抜粋 =>
______________________________

塩谷国務大臣 日本の公立学校へ入学される、就学しているブラジル人の子供たちに対しては、当然ながら、日本語の指導それからやはり生活等の支援も含めて、プレクラス等の場を設けたり、あるいは、そこに母国語の理解できる支援員を派遣したり、そういった点で今、公立学校においてもできるだけ就学しやすいような形を整えるべく努力をしているところでございまして、その点については、今度の補正予算でもしっかりとそういった場をつくるということで、明確に今方針を決めて努力をしているところでございます。

石井(郁)委員 この問題は何か法律をつくらなきゃいけないという話じゃなくて、日本の公立学校に受け入れているわけですから、公立学校での教員の加配だとかいろいろな体制をつくるということでは、これは国として直ちにできることだろうと思うんです。

 しかし、これとて、きのうも伺いましたら、帰国・外国人児童生徒受入促進事業というのを始められたということですけれども、大変遅いですよね。本当に現場が二十一年度の予算額でどのくらいの教員が配置されるのか、十分足りているのかどうかということも今後検証をしていかなきゃいけないなというふうに思っていますけれども、それはもう本当に力を入れていただきたいというふうに思います。

______________________________

提供資料 =>
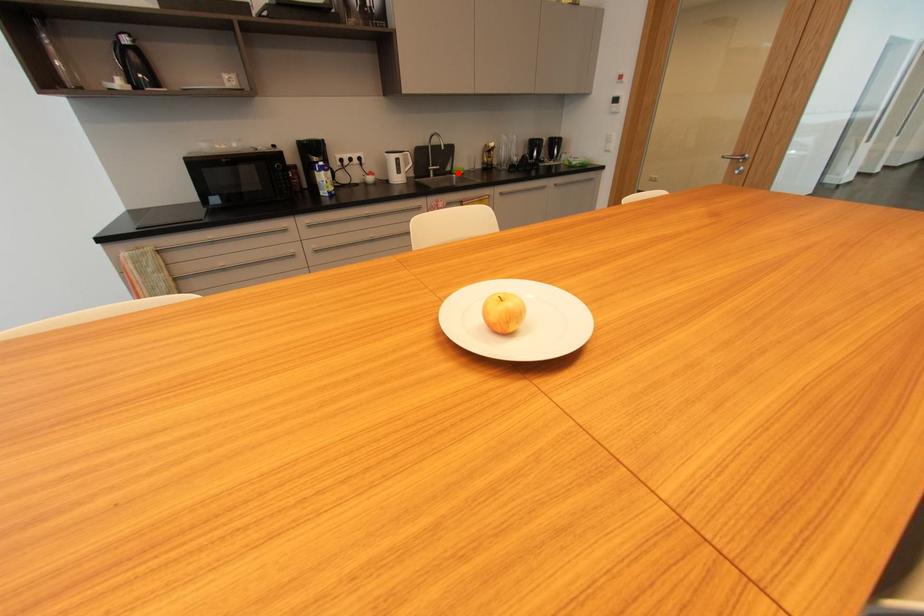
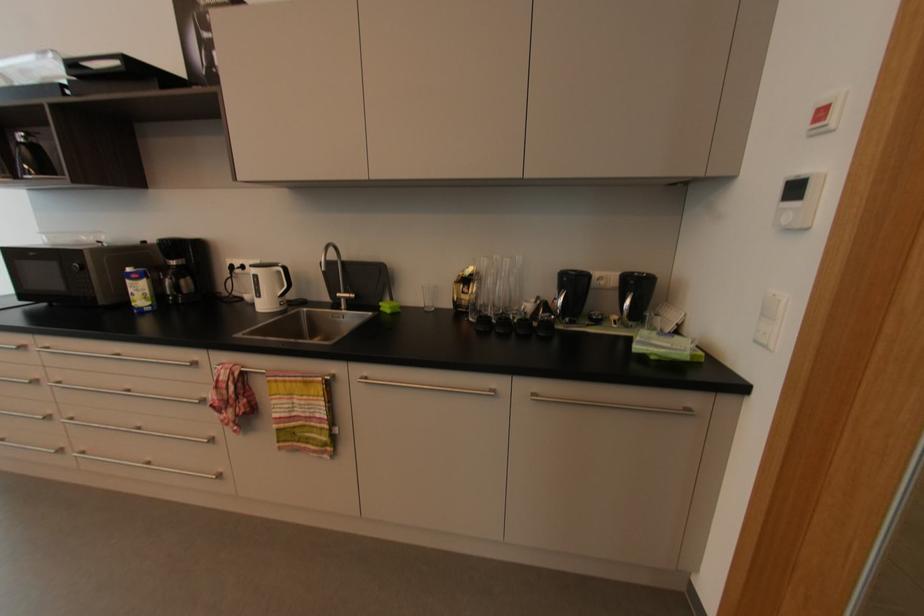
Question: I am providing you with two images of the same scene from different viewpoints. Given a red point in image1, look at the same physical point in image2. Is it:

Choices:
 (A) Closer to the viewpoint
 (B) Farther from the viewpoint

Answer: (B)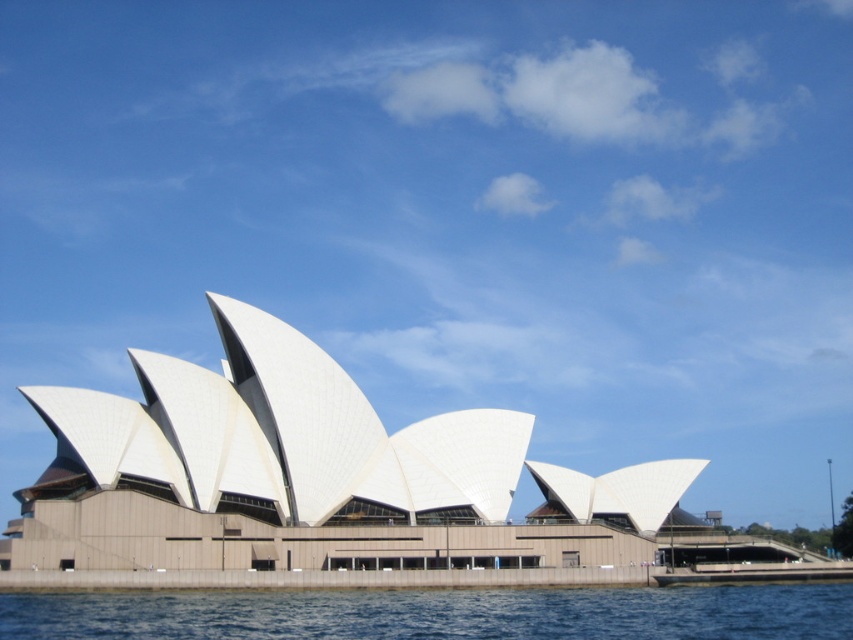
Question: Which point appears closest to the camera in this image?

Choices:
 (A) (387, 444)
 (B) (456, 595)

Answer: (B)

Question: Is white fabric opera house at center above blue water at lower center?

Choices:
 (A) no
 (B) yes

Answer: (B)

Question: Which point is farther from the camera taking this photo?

______________________________

取り組む課題 =>
抜粋の中で、公立学校に入学・就学するブラジル人の子供たちへの対応として塩谷国務大臣が挙げている取り組みを、すべて箇条書きで示してください。

解答 =>
・日本語の指導
・生活等の支援
・プレクラス等の場を設けること
・母国語の理解できる支援員を派遣すること